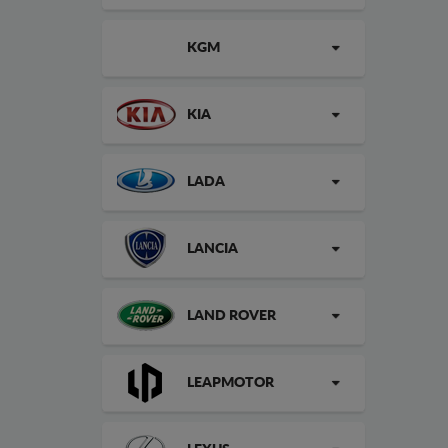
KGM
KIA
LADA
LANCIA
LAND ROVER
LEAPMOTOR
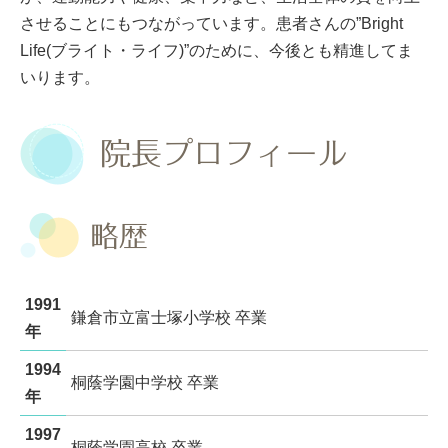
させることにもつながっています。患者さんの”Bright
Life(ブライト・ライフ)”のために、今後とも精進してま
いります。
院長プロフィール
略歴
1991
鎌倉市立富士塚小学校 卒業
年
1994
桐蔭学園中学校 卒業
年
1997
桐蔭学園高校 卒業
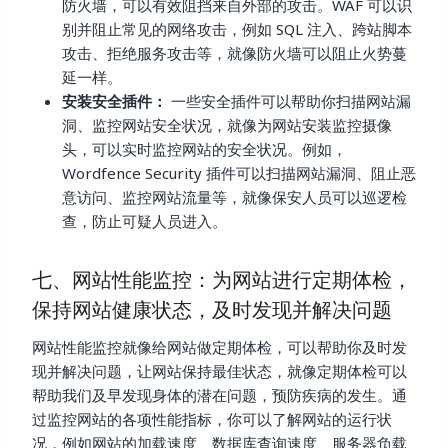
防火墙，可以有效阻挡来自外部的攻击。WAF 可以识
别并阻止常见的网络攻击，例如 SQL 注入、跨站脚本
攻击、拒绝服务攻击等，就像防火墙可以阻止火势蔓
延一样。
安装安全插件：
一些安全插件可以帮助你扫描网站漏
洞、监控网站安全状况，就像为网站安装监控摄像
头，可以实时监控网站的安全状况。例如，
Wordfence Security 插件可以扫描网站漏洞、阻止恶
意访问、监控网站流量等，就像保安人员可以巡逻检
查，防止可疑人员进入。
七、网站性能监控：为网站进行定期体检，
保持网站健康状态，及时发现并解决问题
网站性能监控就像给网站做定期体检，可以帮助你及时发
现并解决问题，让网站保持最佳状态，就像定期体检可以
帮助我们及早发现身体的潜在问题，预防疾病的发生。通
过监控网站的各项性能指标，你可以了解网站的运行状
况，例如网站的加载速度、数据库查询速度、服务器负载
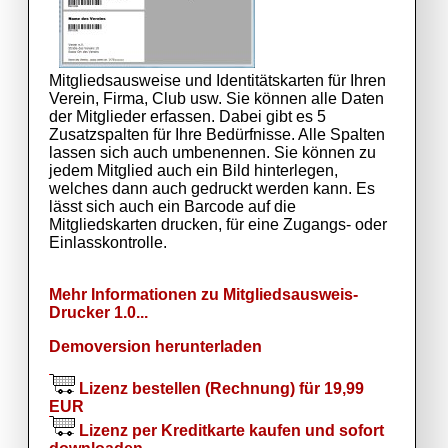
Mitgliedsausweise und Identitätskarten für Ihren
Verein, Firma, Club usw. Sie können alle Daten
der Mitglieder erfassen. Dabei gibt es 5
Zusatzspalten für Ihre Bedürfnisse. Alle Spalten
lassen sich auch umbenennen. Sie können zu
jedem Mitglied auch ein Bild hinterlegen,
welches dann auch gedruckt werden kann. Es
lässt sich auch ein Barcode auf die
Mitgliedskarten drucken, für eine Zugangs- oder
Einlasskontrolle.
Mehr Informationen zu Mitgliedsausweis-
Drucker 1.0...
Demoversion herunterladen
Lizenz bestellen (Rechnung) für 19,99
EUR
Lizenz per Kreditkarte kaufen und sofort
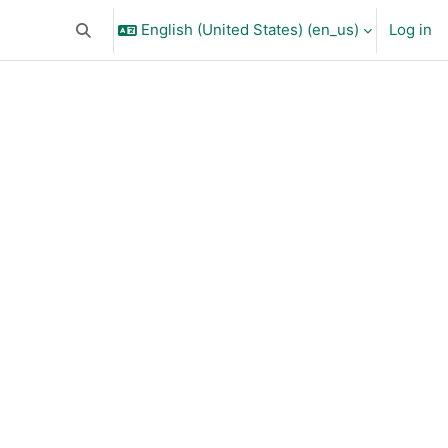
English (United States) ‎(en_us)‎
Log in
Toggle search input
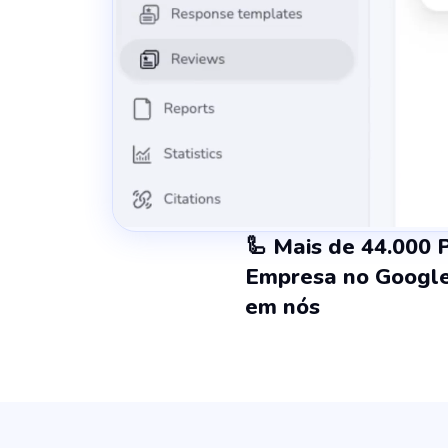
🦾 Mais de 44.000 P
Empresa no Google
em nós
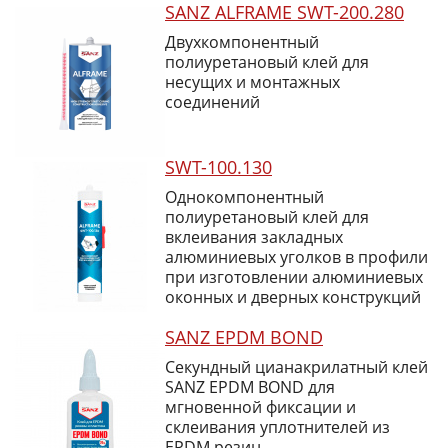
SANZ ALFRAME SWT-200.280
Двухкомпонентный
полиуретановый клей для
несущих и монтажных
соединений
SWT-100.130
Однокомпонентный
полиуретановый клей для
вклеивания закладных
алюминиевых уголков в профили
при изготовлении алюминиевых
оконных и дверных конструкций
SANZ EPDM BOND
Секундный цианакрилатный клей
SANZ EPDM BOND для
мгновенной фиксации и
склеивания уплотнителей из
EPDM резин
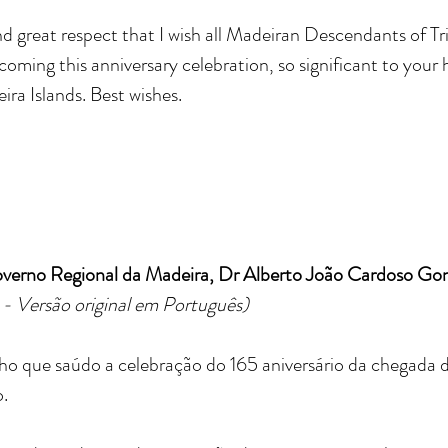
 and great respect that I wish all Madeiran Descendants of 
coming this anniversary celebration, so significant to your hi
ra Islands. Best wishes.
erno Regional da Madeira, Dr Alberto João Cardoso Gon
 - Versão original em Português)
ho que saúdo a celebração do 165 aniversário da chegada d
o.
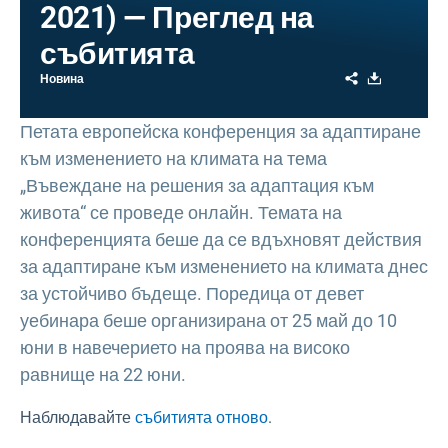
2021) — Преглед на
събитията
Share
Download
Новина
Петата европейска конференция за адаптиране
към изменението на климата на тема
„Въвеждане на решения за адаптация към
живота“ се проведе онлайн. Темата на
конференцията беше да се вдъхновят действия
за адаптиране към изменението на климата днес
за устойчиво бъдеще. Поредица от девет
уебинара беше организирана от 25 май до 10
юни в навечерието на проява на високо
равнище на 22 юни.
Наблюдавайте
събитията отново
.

_ _ _ _ _ _ _

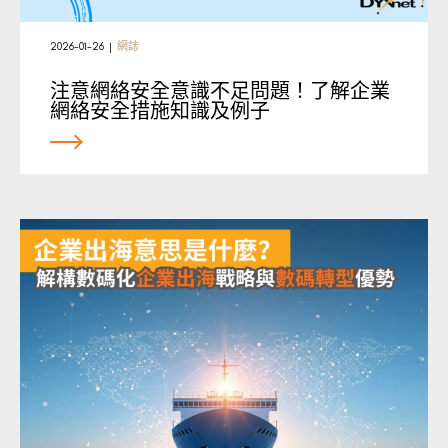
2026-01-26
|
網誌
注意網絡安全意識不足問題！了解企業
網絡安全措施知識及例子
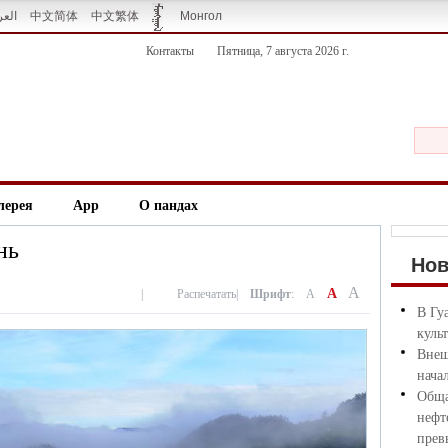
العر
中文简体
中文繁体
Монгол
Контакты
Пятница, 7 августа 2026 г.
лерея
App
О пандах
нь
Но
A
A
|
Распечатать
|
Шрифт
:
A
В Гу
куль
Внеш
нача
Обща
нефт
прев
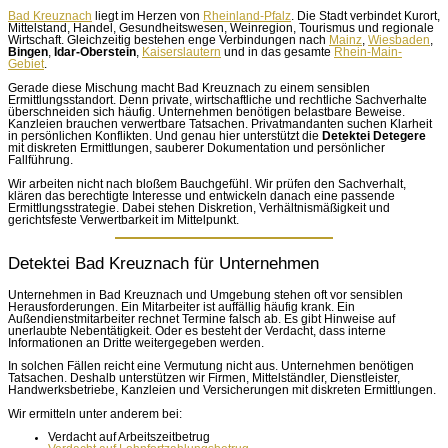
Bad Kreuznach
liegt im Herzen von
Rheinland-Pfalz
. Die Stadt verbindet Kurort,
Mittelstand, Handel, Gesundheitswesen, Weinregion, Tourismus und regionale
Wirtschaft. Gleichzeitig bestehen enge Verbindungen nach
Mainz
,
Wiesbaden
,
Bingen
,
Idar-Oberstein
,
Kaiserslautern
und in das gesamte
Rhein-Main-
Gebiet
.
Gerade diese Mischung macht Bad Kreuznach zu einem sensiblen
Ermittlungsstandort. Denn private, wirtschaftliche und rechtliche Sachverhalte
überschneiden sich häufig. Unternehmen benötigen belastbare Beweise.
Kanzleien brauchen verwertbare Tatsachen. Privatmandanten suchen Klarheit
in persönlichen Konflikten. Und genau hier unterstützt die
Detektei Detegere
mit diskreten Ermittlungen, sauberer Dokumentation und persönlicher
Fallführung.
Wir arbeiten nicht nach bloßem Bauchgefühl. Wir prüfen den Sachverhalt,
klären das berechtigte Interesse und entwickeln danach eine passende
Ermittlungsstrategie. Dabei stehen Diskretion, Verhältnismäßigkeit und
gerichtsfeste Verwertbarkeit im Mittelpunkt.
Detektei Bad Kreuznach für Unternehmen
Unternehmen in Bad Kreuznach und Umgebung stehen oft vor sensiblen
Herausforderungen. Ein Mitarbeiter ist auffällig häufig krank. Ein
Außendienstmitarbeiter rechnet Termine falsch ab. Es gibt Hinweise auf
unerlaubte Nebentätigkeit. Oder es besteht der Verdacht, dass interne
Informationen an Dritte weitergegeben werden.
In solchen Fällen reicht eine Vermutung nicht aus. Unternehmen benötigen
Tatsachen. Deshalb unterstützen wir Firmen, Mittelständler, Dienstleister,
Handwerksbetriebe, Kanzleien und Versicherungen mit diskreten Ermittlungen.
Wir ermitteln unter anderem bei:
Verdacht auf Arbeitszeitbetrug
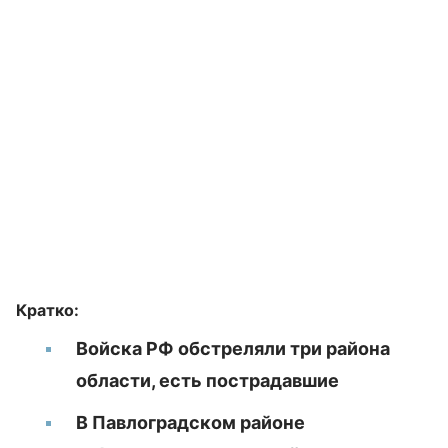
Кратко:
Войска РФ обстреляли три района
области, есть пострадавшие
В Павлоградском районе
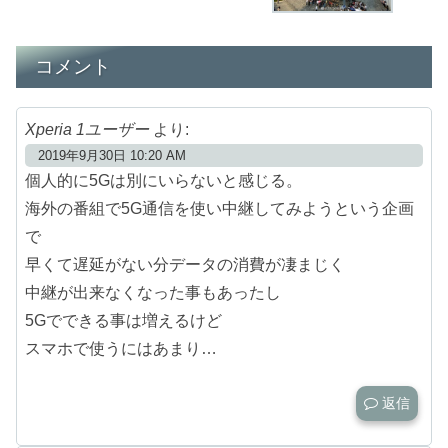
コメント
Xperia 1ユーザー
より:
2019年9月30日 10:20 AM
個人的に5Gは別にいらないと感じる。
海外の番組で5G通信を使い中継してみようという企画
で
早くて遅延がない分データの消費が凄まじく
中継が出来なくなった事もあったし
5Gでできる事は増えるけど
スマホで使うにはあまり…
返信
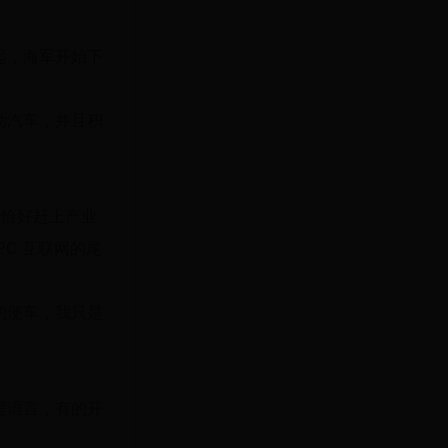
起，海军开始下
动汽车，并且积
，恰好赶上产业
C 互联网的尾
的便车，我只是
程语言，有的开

_ _ _ _ _ _ _

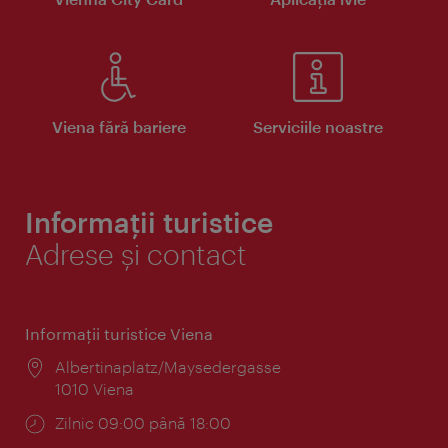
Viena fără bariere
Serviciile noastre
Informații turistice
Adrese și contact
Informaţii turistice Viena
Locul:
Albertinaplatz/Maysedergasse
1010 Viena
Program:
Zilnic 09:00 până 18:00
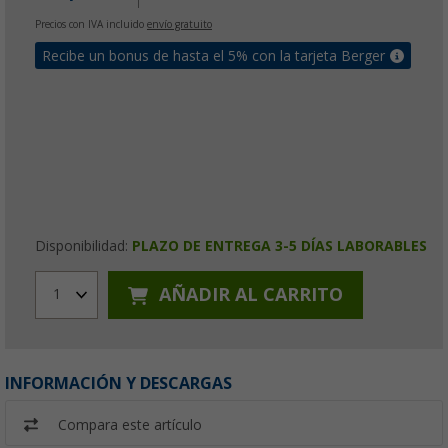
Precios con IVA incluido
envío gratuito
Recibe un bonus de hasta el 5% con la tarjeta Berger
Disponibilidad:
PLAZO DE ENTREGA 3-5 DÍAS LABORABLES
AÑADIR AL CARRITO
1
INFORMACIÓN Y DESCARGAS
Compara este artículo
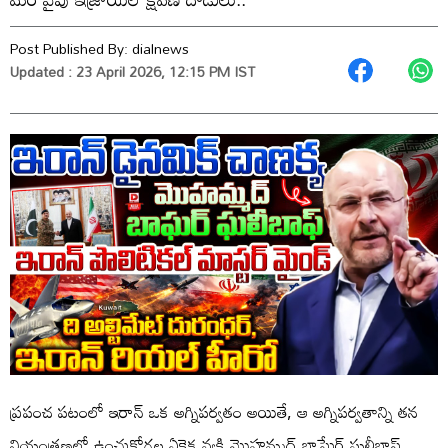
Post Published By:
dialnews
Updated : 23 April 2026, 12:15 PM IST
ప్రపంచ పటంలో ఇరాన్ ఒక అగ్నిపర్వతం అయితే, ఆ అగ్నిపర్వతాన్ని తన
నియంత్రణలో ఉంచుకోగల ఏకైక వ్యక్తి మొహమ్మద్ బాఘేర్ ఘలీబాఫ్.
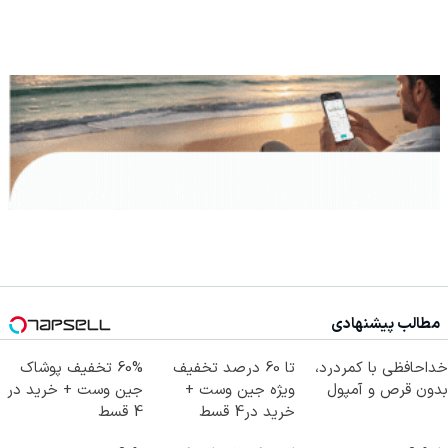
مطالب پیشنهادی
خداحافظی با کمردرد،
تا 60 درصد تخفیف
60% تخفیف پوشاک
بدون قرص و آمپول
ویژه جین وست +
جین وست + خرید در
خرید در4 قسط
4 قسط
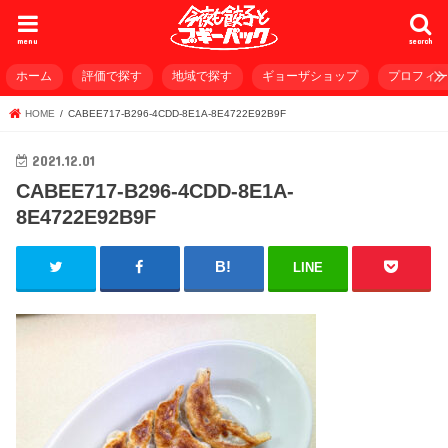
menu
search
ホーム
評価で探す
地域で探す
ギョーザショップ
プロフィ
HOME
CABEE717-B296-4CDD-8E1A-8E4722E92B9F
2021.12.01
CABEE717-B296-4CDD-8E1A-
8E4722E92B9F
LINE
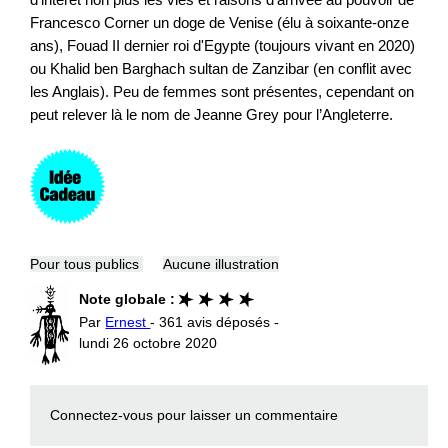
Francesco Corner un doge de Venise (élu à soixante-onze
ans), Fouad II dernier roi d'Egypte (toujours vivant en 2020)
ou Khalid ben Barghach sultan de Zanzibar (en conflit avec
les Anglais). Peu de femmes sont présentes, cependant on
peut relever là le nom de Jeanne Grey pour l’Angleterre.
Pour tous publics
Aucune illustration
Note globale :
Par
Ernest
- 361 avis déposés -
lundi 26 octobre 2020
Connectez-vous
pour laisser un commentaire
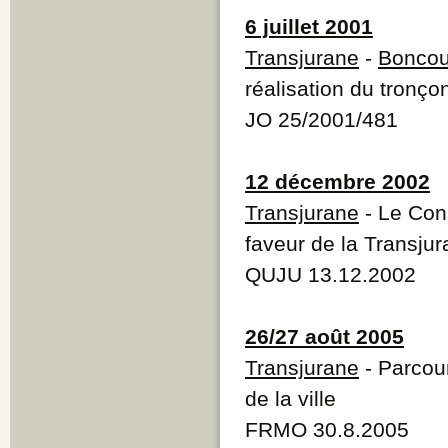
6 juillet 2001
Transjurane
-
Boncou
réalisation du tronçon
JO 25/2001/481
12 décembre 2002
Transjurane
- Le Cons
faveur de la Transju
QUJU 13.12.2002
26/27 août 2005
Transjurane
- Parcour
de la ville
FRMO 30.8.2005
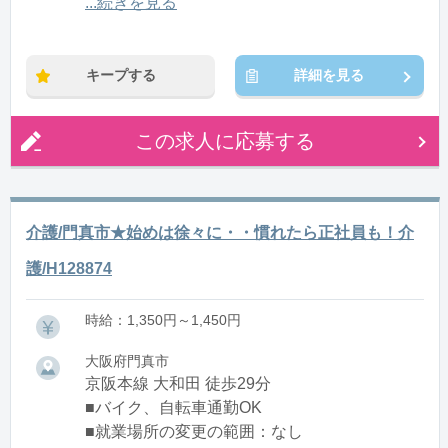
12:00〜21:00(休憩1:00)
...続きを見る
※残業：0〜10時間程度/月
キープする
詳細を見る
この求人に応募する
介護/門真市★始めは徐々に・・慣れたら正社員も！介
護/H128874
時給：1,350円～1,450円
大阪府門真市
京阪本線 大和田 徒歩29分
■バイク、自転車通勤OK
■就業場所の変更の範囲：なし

_ _ _ _ _ _ _

> **Activity**:
Search the entries above for lines containing the word "климата", and copy each one.

> **Written reply**:
към изменението на климата на тема
за адаптиране към изменението на климата днес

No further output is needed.